Miss Lois had a new task in mind but she was a little reluctant. She didn’t want me to have to spend money on tasks. So she suggested the following: if I didn’t want to do the task because of the money I wouldn’t have to. But if I didn’t want to do it for any other reason, I would have to do the task like any other. I said I thought that was fair. I had no idea what kind of task she had in mind. Then she said…
Miss Lois: “I want you to get your bikini area waxed.
I immediately felt a rush of panic. Getting my bikini area waxed in like a studio? By a stranger? Where I’d have to lie on like… a table? and show my vagina for them to… well sort of touch it to remove the hairs?
“In a waxing studio, exactly,” she said.
I felt some sort of sensation in my entire body. It wasn’t arousal, just panic. I felt a little bit lightheaded and very unsure if I could do it or not. But I didn’t mind the money that much so there was no reason why I could not do the task. I had to do it… so I said “Okay, Miss” and then our conversation went elsewhere.
After Miss Lois had left, I did some research online, googling for experiences of other women who had their bikini area waxed. As it turned out, some had written blog posts about it, which was quite funny to read, even in the vanilla context. It also calmed me down a bit. I now knew what to expect and slowly adjusted my mindset to get used to the idea until I thought: I can do this. It’s fine. Women do this all the time, it’s a completely normal thing. I have nothing to be afraid of.
But finding a place to do it made me more nervous again. I kept on imagining what it would be like… to undress in a room with a stranger – to then lie down and ‘happily’ let this person see my vagina… to then let them rip off all the hairs…
I was still a little terrified. I didn’t know if it was better to set a later date or do it sooner. So I told my brain to shut up and simply booked a date, maybe two weeks after she told me to do it?
The closest venue where I could have my bikini area waxed was a 30-minute bicycle ride away. I knew I couldn’t take the car cause my mum would be using it and if she wasn’t she’d definitely want to know what I’d be up to… and if I’d said simply going to town, she would have wanted to tag along. So I accepted that I’d simply have to cycle there and then back home with a possibly very sensitive pussy.
I had booked the appointment for 10 AM, hoping that this way I’d avoid feeling nervous all day. I decided to wear some normal trousers and a top and arrived about 10 minutes early. Upon arrival, I was greeted at the reception/bar, where a woman of around my age offered me a drink and a mundane chat to calm down my nerves. She told me she was studying a degree in playwriting in Belgium, so she must have obviously been home for the summer too. It helped me relax and I thought: this is fine, I now have 10 minutes to mentally prepare but then in the middle of our conversation, the person who was going to wax my pussy walked in saying she was ready for me.
So I followed her through the hallway, feeling my heart beat in my chest, while my surrounding looked slightly blurry. We entered quite a small room with one cushioned table in the middle and a tv screen on the ceiling. She took me to the end of the room where there was a door with a very small room that really wasn’t much more than a box. She told me to undress in there and when I was ready to come and lie on the table. In the meantime, she left and so I entered the cubicle and took off my clothes…
It felt very strange, stepping outside of that cubicle half-naked. It felt even stranger walking to the table and lying down… and then hearing and seeing her come back in. She asked me if I’d done this before and I wondered if it wasn’t completely obvious that I hadn’t. I told her I wasn’t too nervous and that I was simply annoyed with my hair and had been told by a friend that this was a very convenient way to get rid of it for a while. lol. She said that she did this every few months and couldn’t go without anymore… so at least I guess she definitely thought this was normal!

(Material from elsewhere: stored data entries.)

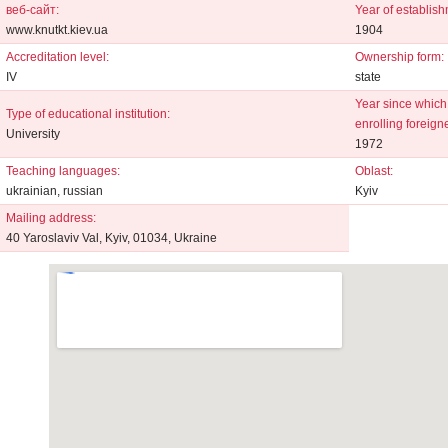
веб-сайт:
Year of establish
www.knutkt.kiev.ua
1904
Accreditation level:
Ownership form:
IV
state
Year since which 
Type of educational institution:
enrolling foreign
University
1972
Teaching languages:
Oblast:
ukrainian, russian
Kyiv
Mailing address:
40 Yaroslaviv Val, Kyiv, 01034, Ukraine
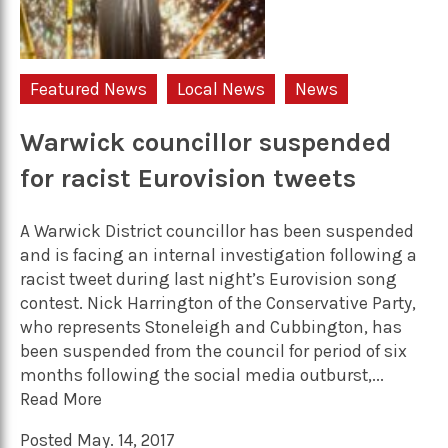
Featured News
Local News
News
Warwick councillor suspended
for racist Eurovision tweets
A Warwick District councillor has been suspended
and is facing an internal investigation following a
racist tweet during last night’s Eurovision song
contest. Nick Harrington of the Conservative Party,
who represents Stoneleigh and Cubbington, has
been suspended from the council for period of six
months following the social media outburst,...
Read More
Posted May. 14, 2017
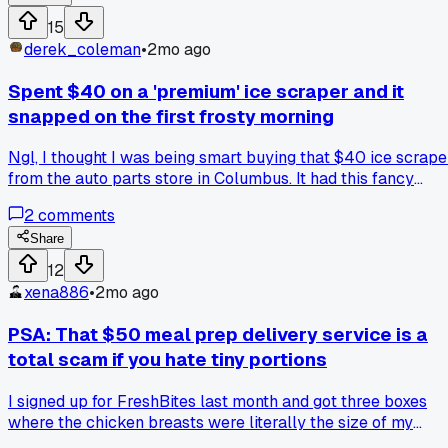
was happy to clock out at 4. Since when did running
15
yourself ragged become something to show off? Anyone el
derek_coleman
•
2mo ago
notice people wear burnout like a trophy these days?
Spent $40 on a 'premium' ice scraper and it
snapped on the first frosty morning
Ngl, I thought I was being smart buying that $40 ice scrape
from the auto parts store in Columbus. It had this fancy
ergonomic handle and claimed to be unbreakable. First real
2
comments
frost hit yesterday, and the blade cracked clean off after
three swipes on my windshield. Anyone else find a scraper
Share
that actually lasts more than a single winter?
12
xena886
•
2mo ago
PSA: That $50 meal prep delivery service is a
total scam if you hate tiny portions
I signed up for FreshBites last month and got three boxes
where the chicken breasts were literally the size of my
palm, not even enough for one person. The app promised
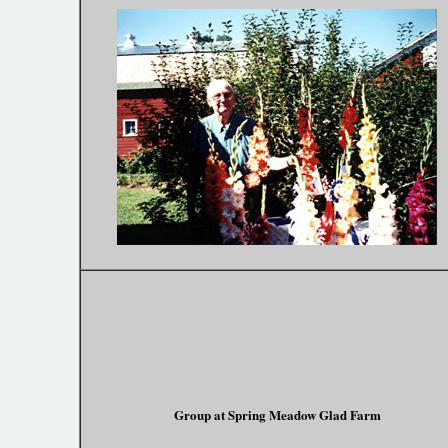
Group at Spring Meadow Glad Farm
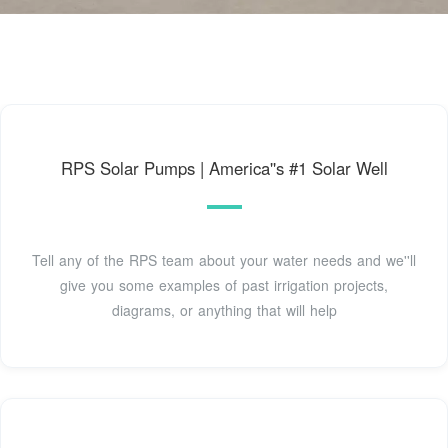
RPS Solar Pumps | America''s #1 Solar Well
Tell any of the RPS team about your water needs and we''ll
give you some examples of past irrigation projects,
diagrams, or anything that will help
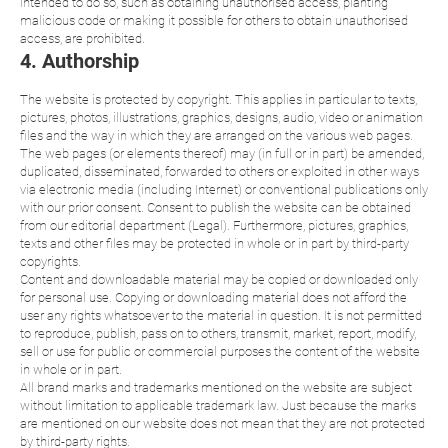
intended to do so, such as obtaining unauthorised access, planting
malicious code or making it possible for others to obtain unauthorised
access, are prohibited.
4. Authorship
The website is protected by copyright. This applies in particular to texts,
pictures, photos, illustrations, graphics, designs, audio, video or animation
files and the way in which they are arranged on the various web pages.
The web pages (or elements thereof) may (in full or in part) be amended,
duplicated, disseminated, forwarded to others or exploited in other ways
via electronic media (including Internet) or conventional publications only
with our prior consent. Consent to publish the website can be obtained
from our editorial department (Legal). Furthermore, pictures, graphics,
texts and other files may be protected in whole or in part by third-party
copyrights.
Content and downloadable material may be copied or downloaded only
for personal use. Copying or downloading material does not afford the
user any rights whatsoever to the material in question. It is not permitted
to reproduce, publish, pass on to others, transmit, market, report, modify,
sell or use for public or commercial purposes the content of the website
in whole or in part.
All brand marks and trademarks mentioned on the website are subject
without limitation to applicable trademark law. Just because the marks
are mentioned on our website does not mean that they are not protected
by third-party rights.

She asked me to put the soles of my feet together so that she could access my bikini area more easily. It’s quite an uncomfortable position actually… for me anyway. I play football and this is the kinda stretch we often do because those muscles are quite tight for footballers somehow… and I happen to always start shaking when being in a certain positions costs me some effort… which I really didn’t want to do here because I didn’t want to seem afraid! Which I wasn’t! (I think, lol).
Actually, I felt a lot more comfortable than that one time a doctor had to look inside of me… which then hurt very much in a very unpleasant way.
The waxing itself wasn’t so bad. Since I’d have wax dripped on me before I didn’t think waxing off hair could be that painful. The wax felt a little hot and it did hurt a little when she pulled it off, especially when she started coming closer to the more sensitive areas. My legs would move in response to the pain sometimes although I really tried to keep them completely still. She kept on asking me if it was okay and I just wanted her to stop asking. It was fine. It was fine.
After it was done, she told me not to exercise for two days as sweat could increase the risk of infection.
And that was that. It wasn’t all that scary in the end. And I was quite happy to have all my hair removed down there! I sent Miss Lois a picture of the end result of course and felt very happy with my successful accomplishment of something that was initially really scary to me.